Work order — Count the lines of the listing below where "rule" shows up, and please answer with that number only.
◆ ◆ ◆
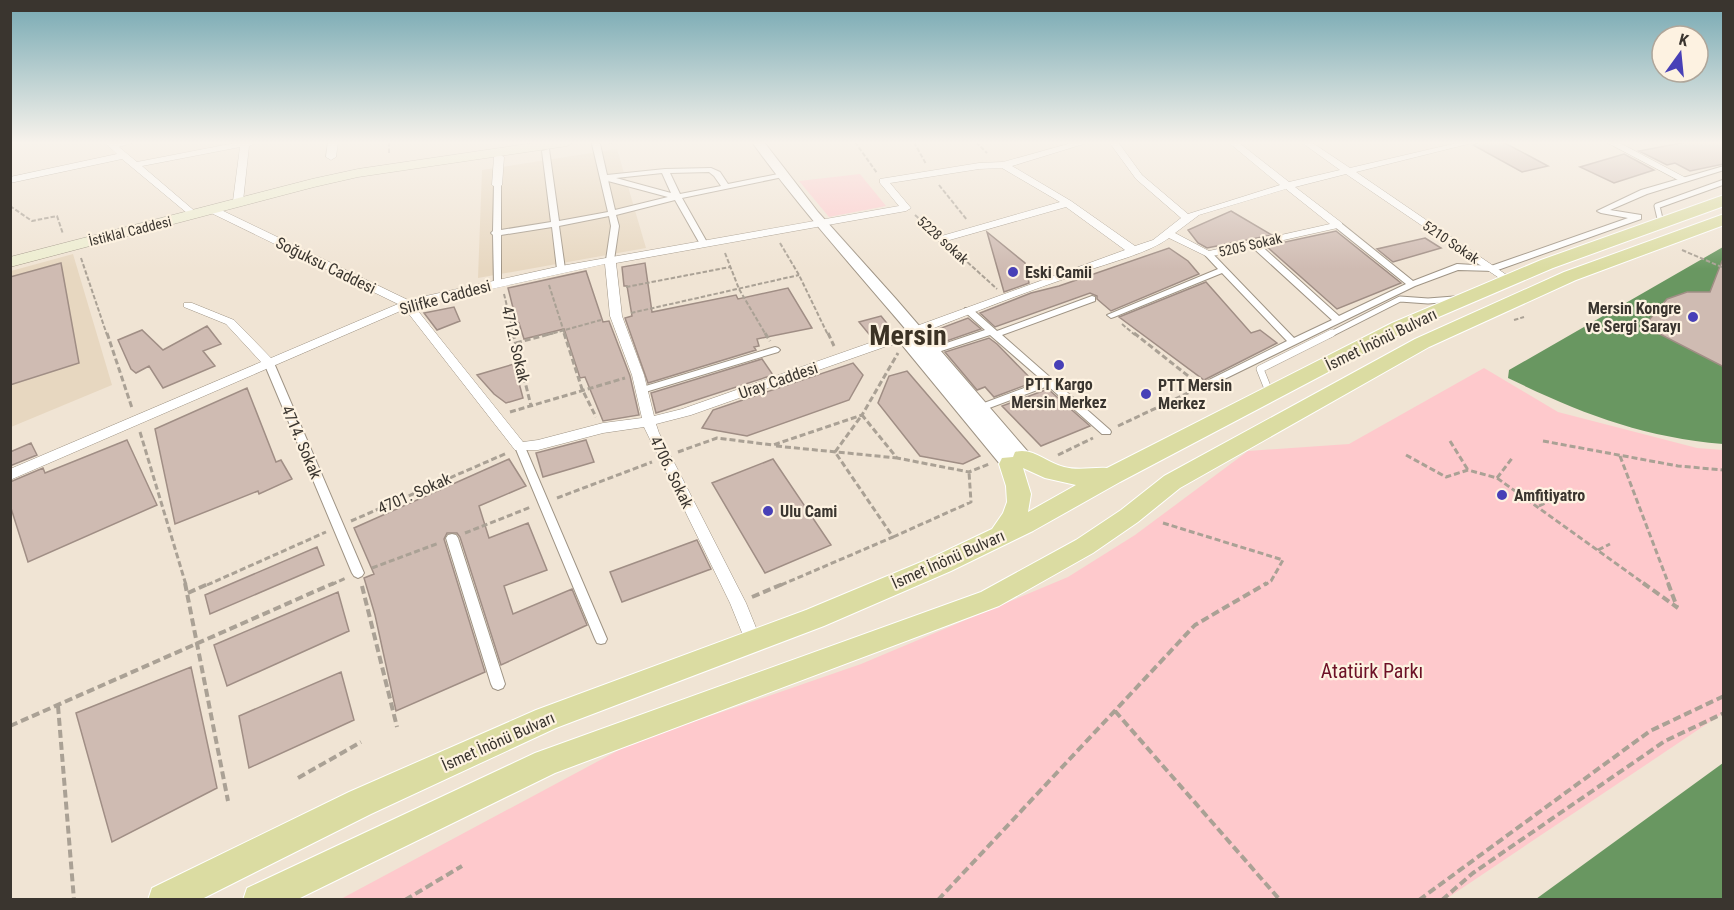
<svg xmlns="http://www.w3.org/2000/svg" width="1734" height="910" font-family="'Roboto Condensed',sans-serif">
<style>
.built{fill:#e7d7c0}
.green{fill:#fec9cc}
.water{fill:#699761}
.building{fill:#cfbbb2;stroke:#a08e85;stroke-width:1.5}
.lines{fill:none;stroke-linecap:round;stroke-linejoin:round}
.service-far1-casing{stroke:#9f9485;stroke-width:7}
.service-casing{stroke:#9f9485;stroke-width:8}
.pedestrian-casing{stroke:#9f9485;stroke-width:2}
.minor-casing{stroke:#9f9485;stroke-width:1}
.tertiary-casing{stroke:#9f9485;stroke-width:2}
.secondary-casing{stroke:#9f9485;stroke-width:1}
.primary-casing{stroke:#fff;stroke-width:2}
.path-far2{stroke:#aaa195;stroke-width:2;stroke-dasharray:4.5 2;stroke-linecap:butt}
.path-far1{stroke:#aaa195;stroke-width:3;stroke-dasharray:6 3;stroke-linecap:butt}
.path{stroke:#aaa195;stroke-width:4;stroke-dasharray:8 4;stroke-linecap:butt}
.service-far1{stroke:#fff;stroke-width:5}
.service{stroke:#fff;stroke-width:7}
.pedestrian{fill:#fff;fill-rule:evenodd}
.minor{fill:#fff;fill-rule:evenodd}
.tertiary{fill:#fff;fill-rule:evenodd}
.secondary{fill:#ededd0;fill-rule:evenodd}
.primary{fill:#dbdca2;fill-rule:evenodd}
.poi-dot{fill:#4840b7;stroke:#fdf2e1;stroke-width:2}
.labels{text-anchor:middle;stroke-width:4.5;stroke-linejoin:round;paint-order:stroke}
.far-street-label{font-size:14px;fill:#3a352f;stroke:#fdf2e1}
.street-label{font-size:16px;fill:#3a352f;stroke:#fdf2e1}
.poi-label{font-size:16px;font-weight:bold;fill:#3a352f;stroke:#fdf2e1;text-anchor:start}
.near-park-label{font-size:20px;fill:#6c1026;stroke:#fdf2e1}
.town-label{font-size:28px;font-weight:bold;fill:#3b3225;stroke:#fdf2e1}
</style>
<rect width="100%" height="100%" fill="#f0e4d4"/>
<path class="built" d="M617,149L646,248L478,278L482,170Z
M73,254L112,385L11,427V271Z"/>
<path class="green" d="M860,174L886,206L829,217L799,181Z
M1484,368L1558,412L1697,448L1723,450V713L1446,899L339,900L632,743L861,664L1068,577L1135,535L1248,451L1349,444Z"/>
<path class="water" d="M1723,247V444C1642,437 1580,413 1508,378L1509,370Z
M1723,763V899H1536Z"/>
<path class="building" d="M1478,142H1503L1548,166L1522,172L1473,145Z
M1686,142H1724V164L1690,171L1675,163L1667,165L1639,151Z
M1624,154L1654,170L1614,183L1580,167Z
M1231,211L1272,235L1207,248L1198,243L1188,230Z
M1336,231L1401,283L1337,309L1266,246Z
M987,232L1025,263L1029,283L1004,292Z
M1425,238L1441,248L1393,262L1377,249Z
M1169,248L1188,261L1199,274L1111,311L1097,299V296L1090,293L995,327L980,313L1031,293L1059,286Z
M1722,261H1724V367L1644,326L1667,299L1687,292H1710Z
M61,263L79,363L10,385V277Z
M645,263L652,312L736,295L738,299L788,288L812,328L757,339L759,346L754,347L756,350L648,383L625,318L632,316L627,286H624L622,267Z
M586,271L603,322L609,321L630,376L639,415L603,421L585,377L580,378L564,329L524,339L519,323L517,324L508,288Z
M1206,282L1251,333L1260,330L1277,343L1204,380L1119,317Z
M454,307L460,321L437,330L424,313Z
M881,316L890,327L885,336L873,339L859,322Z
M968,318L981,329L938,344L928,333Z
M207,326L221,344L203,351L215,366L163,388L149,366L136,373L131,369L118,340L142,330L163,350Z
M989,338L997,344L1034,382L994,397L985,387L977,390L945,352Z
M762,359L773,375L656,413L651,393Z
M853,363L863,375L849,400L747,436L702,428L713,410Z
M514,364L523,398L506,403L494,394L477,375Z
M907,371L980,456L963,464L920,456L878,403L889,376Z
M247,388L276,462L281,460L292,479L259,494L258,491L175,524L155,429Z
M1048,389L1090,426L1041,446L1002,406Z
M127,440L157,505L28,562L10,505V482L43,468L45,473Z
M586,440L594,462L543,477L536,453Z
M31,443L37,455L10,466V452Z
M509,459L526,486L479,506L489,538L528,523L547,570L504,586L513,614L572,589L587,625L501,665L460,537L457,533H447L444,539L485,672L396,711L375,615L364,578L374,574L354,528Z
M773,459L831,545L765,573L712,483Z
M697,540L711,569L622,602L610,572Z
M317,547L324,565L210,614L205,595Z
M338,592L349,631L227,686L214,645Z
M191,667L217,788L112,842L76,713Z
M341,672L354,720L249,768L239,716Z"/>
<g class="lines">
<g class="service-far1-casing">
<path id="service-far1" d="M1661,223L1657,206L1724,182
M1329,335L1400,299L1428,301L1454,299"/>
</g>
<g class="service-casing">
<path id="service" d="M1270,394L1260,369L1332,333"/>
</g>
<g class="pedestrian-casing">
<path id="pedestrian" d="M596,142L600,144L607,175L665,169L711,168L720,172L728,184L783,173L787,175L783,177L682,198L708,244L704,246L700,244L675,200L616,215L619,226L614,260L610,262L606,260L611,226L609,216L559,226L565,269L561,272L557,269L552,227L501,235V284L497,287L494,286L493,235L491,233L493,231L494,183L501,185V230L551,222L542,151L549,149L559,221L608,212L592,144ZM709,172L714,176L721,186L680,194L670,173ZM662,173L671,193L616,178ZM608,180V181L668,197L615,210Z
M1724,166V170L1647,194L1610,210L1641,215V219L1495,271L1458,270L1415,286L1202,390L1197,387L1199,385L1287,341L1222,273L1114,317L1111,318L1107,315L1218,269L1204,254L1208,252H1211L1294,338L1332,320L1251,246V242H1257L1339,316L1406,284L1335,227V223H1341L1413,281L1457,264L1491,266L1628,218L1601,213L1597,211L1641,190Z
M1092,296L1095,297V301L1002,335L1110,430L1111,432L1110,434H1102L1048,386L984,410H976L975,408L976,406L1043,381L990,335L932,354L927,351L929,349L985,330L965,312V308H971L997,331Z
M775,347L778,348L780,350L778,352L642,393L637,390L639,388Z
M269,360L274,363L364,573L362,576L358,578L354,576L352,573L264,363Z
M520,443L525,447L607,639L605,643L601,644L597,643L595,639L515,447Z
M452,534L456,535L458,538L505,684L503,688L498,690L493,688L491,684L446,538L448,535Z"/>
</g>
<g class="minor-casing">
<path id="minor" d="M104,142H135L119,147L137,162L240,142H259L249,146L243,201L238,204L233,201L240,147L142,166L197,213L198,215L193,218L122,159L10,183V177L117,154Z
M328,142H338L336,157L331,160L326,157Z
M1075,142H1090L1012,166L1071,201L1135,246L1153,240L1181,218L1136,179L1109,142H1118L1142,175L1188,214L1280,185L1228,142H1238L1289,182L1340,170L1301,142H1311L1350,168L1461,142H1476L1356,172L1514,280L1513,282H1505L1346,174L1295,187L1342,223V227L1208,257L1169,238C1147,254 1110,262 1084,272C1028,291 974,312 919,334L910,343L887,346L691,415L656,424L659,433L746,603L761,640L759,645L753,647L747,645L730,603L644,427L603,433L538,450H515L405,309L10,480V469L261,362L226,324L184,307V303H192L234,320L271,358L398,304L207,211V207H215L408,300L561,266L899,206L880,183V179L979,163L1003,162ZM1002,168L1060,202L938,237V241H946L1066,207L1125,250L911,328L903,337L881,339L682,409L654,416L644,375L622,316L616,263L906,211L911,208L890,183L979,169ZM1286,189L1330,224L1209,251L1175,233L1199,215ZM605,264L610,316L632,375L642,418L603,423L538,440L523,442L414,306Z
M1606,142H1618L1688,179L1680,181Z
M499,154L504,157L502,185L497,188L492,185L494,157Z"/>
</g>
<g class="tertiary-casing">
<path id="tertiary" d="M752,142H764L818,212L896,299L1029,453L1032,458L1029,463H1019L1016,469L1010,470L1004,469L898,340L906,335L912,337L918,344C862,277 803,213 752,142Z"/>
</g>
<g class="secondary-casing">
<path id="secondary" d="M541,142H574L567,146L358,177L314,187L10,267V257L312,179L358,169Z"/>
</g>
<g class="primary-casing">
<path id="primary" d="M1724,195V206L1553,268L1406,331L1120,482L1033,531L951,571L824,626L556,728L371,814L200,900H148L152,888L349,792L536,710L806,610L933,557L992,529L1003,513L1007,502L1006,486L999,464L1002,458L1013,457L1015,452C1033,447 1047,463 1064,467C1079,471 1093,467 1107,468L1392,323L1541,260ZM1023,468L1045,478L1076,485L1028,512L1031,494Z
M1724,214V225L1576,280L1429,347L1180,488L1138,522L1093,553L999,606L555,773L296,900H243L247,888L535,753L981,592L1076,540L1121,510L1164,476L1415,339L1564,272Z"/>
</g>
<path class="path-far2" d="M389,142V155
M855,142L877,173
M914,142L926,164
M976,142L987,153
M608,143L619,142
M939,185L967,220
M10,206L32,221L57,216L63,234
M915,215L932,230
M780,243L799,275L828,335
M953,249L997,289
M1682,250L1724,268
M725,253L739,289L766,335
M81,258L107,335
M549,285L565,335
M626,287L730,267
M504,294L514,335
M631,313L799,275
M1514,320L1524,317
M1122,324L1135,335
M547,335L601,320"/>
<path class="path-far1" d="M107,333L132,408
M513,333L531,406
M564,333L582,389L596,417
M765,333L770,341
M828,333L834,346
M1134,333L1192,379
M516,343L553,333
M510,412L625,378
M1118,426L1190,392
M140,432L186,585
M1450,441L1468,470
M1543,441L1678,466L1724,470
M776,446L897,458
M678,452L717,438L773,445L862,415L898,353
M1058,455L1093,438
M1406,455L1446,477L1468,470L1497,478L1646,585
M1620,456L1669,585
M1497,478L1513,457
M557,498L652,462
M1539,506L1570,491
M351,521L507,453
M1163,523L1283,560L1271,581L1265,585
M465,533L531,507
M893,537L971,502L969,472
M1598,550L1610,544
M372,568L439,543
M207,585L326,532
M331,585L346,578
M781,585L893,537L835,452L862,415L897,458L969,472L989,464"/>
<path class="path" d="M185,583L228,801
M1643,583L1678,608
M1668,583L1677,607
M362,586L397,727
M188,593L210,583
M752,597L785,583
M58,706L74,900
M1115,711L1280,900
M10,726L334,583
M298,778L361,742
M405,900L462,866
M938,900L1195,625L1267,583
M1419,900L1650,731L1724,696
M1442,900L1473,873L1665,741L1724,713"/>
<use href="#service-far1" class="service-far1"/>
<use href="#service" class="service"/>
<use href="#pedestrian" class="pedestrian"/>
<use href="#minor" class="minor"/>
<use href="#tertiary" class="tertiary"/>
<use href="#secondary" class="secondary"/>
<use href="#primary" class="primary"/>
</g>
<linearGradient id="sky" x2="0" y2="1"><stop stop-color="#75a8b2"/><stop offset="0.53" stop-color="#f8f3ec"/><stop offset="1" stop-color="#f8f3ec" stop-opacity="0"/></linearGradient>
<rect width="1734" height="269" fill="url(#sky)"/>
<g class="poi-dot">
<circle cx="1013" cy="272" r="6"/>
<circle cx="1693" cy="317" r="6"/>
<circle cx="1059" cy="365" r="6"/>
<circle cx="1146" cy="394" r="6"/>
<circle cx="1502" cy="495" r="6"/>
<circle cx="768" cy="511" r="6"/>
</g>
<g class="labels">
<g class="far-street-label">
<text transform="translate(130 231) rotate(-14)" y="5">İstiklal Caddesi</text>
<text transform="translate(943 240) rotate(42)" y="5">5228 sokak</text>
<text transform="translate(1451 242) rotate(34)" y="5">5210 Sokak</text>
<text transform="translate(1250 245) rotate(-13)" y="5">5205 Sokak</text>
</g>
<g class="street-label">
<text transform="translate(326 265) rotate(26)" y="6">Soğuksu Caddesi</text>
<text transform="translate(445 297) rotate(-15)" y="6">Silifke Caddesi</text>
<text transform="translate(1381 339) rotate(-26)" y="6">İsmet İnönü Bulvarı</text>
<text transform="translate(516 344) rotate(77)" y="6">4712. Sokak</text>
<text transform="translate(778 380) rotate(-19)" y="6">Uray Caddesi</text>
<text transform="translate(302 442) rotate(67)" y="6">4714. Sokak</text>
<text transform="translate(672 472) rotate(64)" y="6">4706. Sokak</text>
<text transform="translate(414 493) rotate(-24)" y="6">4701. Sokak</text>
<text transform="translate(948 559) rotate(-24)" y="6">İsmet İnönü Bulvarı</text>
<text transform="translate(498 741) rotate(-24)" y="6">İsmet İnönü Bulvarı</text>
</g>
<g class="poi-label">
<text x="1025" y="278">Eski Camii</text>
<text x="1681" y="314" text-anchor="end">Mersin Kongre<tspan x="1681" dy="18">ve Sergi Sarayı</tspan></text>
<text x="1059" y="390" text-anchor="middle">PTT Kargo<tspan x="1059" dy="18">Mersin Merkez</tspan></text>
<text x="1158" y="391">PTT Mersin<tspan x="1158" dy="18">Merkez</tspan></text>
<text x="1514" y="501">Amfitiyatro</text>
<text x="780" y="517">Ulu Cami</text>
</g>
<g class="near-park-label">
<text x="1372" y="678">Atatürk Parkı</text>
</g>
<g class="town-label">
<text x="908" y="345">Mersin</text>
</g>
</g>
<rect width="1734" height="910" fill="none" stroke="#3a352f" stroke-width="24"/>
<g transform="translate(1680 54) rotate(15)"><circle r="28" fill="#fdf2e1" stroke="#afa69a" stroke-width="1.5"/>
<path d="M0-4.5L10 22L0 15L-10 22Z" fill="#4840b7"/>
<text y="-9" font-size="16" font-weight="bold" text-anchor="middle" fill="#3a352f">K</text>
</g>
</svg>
◆ ◆ ◆
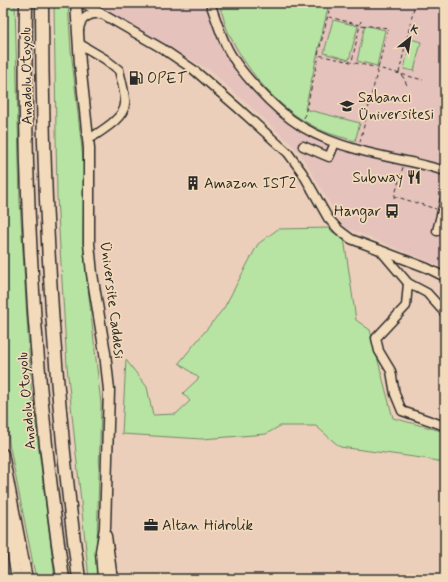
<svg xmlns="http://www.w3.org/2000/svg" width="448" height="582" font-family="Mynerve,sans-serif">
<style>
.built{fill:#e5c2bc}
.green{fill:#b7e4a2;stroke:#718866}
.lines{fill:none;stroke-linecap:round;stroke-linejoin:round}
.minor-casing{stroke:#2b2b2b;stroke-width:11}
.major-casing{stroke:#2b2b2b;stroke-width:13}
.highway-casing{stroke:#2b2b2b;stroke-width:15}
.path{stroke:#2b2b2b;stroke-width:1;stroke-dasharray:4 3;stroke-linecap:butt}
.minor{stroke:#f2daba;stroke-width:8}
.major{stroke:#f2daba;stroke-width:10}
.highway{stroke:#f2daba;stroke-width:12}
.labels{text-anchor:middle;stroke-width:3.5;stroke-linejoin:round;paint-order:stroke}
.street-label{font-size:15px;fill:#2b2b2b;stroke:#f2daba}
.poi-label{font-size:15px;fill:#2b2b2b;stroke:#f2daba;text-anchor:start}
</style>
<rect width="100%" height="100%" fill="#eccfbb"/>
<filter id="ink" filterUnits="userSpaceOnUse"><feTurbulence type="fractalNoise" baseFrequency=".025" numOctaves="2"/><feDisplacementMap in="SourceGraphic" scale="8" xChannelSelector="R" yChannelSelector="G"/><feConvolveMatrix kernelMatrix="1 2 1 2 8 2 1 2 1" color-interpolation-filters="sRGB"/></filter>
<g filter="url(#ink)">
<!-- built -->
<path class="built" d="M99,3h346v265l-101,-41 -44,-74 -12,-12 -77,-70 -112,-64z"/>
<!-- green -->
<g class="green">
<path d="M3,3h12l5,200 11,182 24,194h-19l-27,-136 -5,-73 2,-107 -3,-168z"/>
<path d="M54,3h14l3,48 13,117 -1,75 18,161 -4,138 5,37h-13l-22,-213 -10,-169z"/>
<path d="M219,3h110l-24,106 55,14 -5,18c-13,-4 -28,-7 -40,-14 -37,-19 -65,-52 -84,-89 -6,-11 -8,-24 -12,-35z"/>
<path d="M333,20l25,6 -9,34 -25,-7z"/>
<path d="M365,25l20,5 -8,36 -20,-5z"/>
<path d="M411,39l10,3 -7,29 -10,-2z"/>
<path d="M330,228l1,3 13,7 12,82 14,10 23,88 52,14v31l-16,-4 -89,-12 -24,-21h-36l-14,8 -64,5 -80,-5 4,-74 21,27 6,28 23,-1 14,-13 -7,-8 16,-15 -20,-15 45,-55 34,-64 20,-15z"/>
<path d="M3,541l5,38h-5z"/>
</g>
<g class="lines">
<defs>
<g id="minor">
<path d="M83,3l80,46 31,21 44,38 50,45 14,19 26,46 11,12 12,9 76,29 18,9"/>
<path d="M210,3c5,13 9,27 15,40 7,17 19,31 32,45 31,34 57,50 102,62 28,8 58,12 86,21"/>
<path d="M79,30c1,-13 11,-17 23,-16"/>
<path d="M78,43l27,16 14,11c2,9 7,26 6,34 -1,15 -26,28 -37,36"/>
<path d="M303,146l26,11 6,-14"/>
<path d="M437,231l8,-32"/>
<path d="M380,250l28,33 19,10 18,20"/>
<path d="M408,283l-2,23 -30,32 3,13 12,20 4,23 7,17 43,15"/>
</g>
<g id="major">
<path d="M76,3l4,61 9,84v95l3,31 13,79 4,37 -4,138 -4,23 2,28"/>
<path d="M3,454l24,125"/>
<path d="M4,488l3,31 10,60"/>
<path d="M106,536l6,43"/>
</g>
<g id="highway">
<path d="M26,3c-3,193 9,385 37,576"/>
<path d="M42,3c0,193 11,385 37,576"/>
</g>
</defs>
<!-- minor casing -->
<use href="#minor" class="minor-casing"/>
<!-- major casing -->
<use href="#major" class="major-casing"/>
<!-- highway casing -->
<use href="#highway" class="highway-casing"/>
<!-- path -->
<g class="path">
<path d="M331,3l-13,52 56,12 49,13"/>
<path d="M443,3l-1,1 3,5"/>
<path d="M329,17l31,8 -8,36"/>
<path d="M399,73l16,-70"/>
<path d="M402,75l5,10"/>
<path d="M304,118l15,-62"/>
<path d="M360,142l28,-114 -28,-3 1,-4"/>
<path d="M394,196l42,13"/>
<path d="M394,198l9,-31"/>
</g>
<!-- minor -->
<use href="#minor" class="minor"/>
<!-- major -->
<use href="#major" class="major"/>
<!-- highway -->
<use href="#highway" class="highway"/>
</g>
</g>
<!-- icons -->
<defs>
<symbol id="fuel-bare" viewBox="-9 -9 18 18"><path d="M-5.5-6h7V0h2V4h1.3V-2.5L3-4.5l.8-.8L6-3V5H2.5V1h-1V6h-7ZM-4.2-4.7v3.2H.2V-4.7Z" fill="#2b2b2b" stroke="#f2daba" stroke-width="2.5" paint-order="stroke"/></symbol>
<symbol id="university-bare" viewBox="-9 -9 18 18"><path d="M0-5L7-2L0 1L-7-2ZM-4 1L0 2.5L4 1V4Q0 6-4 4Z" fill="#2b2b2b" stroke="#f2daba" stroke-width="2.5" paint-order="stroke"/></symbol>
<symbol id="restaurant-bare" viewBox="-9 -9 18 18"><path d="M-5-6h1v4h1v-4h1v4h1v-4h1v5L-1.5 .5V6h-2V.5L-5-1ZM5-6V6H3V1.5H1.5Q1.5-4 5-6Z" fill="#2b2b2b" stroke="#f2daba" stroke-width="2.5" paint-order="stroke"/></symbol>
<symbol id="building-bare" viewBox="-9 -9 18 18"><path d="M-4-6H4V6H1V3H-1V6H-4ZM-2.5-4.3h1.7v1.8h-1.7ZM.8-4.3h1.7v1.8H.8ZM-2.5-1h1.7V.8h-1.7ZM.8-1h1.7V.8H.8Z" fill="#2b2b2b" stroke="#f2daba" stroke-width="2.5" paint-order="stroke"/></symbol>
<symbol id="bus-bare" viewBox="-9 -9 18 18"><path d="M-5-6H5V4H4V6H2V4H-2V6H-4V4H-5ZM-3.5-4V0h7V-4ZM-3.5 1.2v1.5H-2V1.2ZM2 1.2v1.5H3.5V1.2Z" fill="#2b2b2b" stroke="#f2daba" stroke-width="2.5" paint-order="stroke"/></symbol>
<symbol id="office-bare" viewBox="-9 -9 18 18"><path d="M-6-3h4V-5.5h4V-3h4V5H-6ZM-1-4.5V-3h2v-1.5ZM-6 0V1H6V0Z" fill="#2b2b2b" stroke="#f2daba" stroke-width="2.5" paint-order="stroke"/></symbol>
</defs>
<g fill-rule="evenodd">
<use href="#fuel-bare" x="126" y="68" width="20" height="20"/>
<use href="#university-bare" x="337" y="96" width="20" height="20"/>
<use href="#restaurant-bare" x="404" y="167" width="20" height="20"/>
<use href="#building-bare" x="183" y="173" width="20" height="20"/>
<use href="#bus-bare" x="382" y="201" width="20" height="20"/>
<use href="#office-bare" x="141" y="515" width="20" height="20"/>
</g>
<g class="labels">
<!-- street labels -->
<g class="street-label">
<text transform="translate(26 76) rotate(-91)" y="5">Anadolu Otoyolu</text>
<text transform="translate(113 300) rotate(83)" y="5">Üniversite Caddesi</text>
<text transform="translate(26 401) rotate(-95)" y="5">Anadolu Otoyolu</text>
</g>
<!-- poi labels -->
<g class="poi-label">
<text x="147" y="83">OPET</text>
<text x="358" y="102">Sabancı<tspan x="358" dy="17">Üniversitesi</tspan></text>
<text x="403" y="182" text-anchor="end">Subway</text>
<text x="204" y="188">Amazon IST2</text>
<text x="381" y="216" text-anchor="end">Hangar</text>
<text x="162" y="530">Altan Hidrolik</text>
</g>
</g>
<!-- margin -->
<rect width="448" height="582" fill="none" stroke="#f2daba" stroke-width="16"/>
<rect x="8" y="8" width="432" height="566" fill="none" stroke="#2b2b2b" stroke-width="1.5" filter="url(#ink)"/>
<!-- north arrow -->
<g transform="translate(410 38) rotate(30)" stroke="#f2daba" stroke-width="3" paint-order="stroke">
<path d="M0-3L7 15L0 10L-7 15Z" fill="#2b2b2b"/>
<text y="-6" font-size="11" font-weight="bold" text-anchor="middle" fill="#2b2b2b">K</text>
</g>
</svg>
◆ ◆ ◆
Answer to this task — 6